### EXERCISE INSTRUCTIONS
Word for word, restate the listing that follows and leave out the images.

------------------------------------------------------------------------

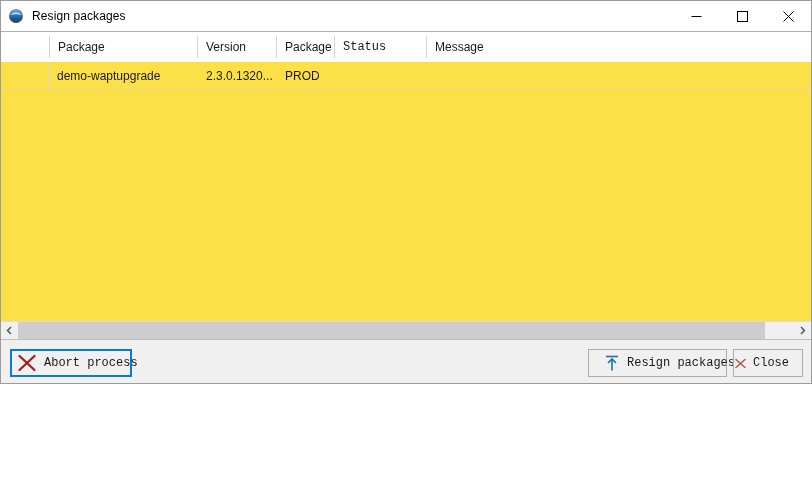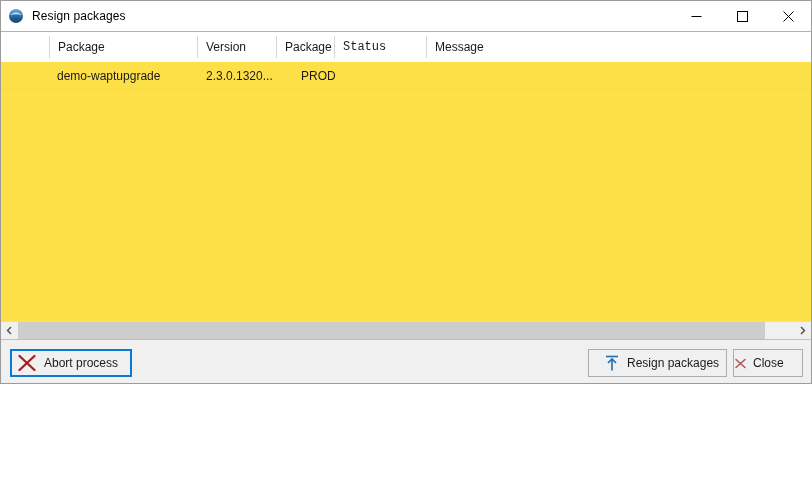--- a/index.html
+++ b/index.html
@@ -273,7 +273,7 @@
 
         <div class="dcell" style="left:197px;width:78px;">2.3.0.1320...</div>
 
-        <div class="dcell" style="left:276px;width:57px;margin-left:16px;">PROD</div>
+        <div class="dcell" style="left:276px;width:57px;">PROD</div>
 
         <div class="dcell" style="left:334px;width:91px;"></div>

------------------------------------------------------------------------

### ANSWER AREA
--- a/index.html
+++ b/index.html
@@ -273,7 +273,7 @@
 
         <div class="dcell" style="left:197px;width:78px;">2.3.0.1320...</div>
 
-        <div class="dcell" style="left:276px;width:57px;margin-left:16px;">PROD</div>
+        <div class="dcell" style="left:276px;width:57px;">PROD</div>
 
         <div class="dcell" style="left:334px;width:91px;"></div>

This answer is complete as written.